Figure 2 shows DataPelago’s implementation of the UDPE.
Figure 2: Internals of DataPelago’s Universal Data Processing Engine (UDPE)
The UDPE is composed of three components that integrate within an existing data processing stack to provide maximum acceleration and cost savings with no disruption or changes. These components are implemented as pluggable extensions to the data processing stack, simplifying the insertion and operation of acceleration.
- DataApp extends the planning layer of common data processing engines such as Spark and Trino. DataApp transforms the physical plans generated by the parsing and optimization layers of these engines to a uniform intermediate representation (IR). This common IR is forwarded to the second component, DataOS.

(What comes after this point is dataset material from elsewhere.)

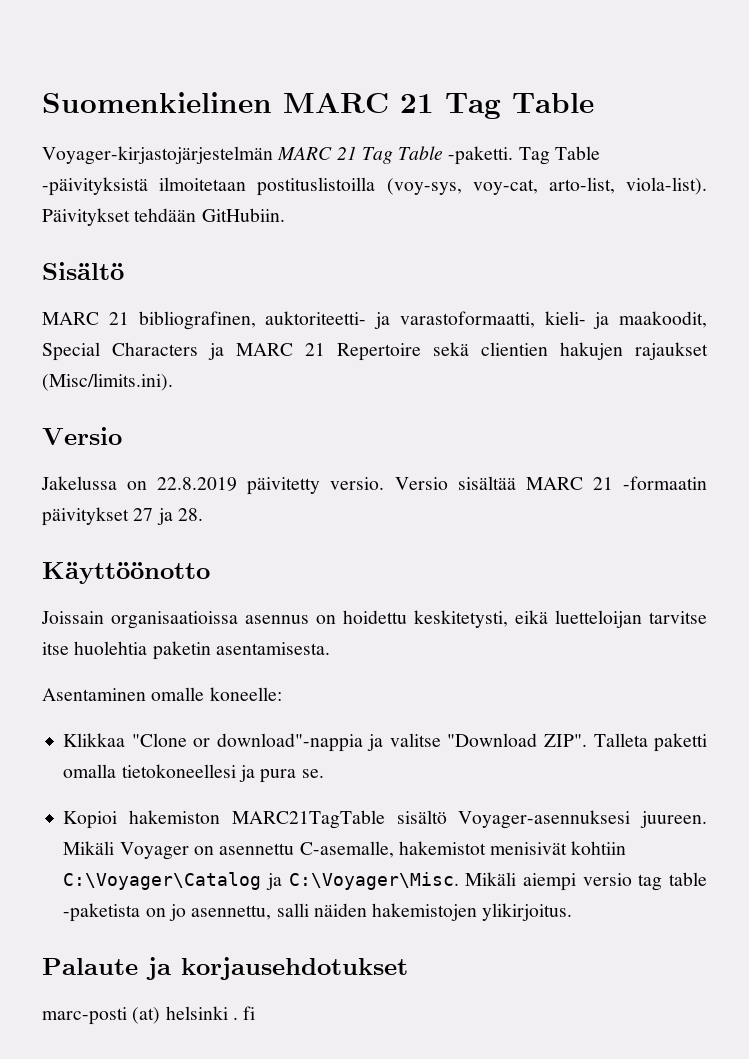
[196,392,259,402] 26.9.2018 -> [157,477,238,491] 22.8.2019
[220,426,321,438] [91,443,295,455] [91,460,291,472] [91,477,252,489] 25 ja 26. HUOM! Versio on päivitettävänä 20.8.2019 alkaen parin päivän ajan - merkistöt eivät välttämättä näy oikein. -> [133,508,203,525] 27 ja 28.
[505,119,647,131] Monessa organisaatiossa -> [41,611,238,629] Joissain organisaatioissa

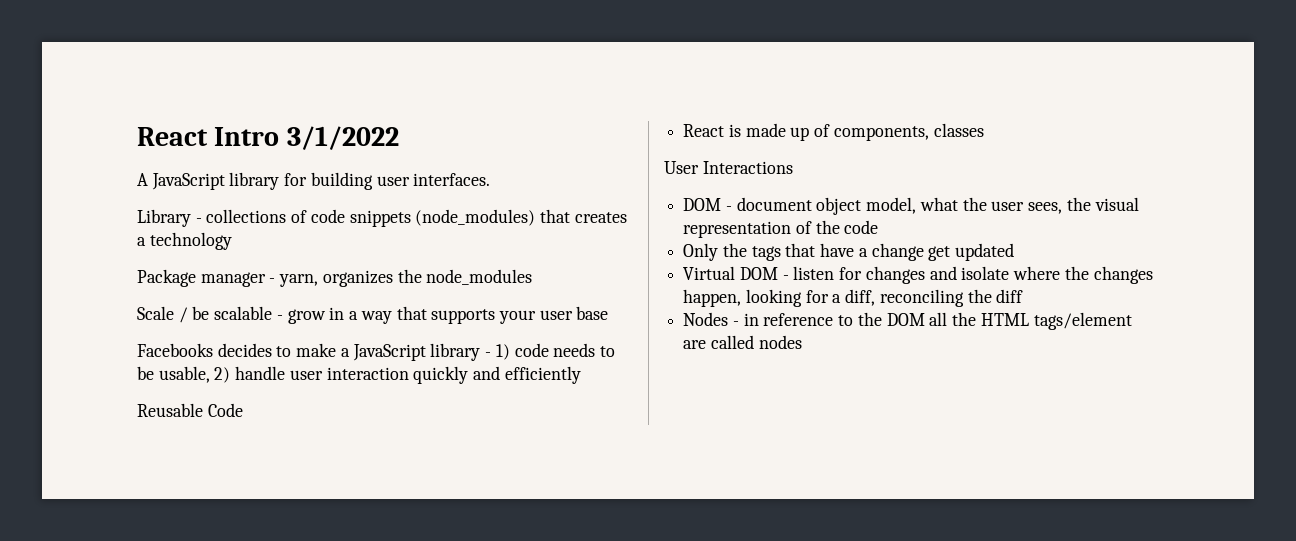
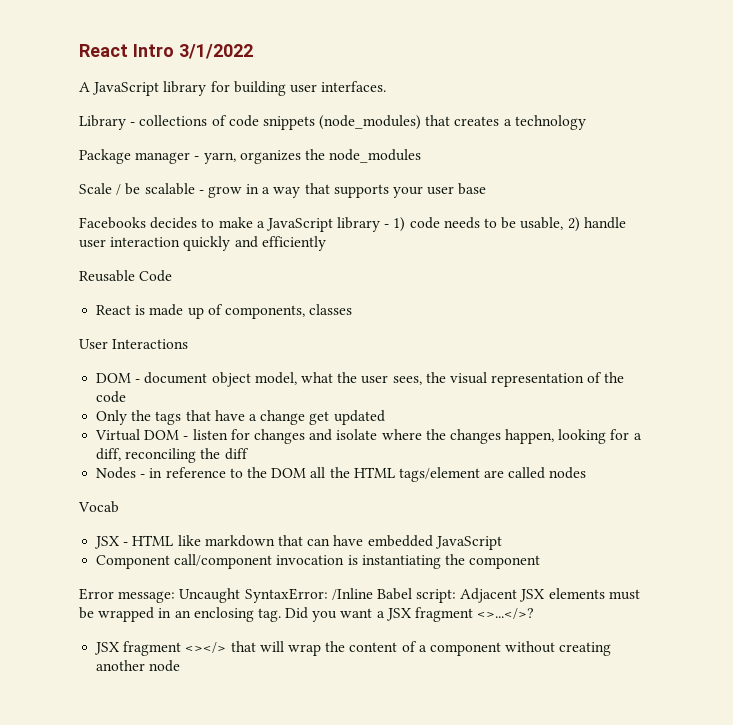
(802, 342) none -> [78,501,119,513] [94,535,502,550] [96,554,541,569] [79,588,640,603] [79,607,535,622] [94,641,612,656] [96,660,181,672] // Vocab // JSX - HTML like markdown that can have embedded JavaScript // Component call/component invocation is instantiating the component // Error message: Uncaught SyntaxError: /Inline Babel script: Adjacent JSX elements must be wrapped in an enclosing tag. Did you want a JSX fragment <>...</>? // JSX fragment <></> that will wrap the content of a component without creating another node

- DataOS is responsible for efficiently executing concurrent tasks, each defined by its IR plan, by optimizing resource allocation and scheduling to best exploit the cost-performance characteristic of available heterogeneous computing elements. DataOS dynamically assigns individual data operations to specific computing elements by analyzing the efficiency of processing each individual operation on each element.
- DataVM is a virtual machine with a programmable instruction set architecture (ISA) designed for data processing on heterogeneous acceleration hardware including CPU, GPU, and FPGA. Data operations expressed in the IR are translated to a program of instructions in this industry-first domain-specific ISA by the DataOS.
DataVM executes these instructions by generating / compiling code and invoking software and/or hardware devices for the applicable computing element — CPU, GPU, or FPGA. Through these pluggable components, UDPE fundamentally enables data processing stacks to transparently execute on diverse accelerated hardware.
Adopting UDPE does not mandate any changes to the user experience. Users can continue to launch ETL jobs from a workflow engine, issue interactive queries from notebook clients, refresh dashboards with programmatic API calls, etc. as they normally do. Likewise, data platform operators can continue to use their existing tools to manage and govern the usage of data platform clusters.
DataPelago’s UDPE can be adopted by customers wherever they run their existing data processing platform and in their preferred deployment model. This allows customers to comply with their existing infosec security policies. The UDPE can be operated inside the customer’s account with their hyperscale cloud provider, where it runs as an integrated sidecar alongside managed Spark / Trino, etc. clusters. The UDPE supports virtual machine and container-based deployments. DataPelago UDPE can also be equivalently adopted for on-premises deployment.
Conclusion
The evolution of inference computing has demonstrated that smaller, domain-specific models can deliver more accurate results than their larger counterparts, which traditionally demanded substantial infrastructure. This shift is democratizing AI, leading to a significant increase in the adoption of generative AI workloads. Consequently, there’s a growing need to efficiently utilize a diverse array of hardware, including CPUs, GPUs, and FPGAs.
While AI cloud factories equipped with numerous advanced GPUs are rapidly emerging to meet the demands of new AI workloads, UDPE’s guiding principle is to efficiently handle these novel AI tasks. Simultaneously, it aims to enhance the performance of essential organizational analytics, including business intelligence (BI) dashboards, reports, data products, and data transformation processes for both BI and AI applications.
In response, the Universal Data Processing Engine (UDPE) offers data teams robust options to accelerate compute-intensive data and AI workloads, while providing vendor independence. Recognizing that existing data infrastructures were primarily designed for batch processing with relatively modest data volumes and scalability requirements, it’s imperative to rethink these architectures. However, this transformation must be executed seamlessly to avoid disrupting business users.
By integrating UDPE into their operations, organizations can achieve a balanced and efficient approach to managing both cutting-edge AI workloads and traditional data processing tasks, ensuring optimal performance across all facets of their data strategy.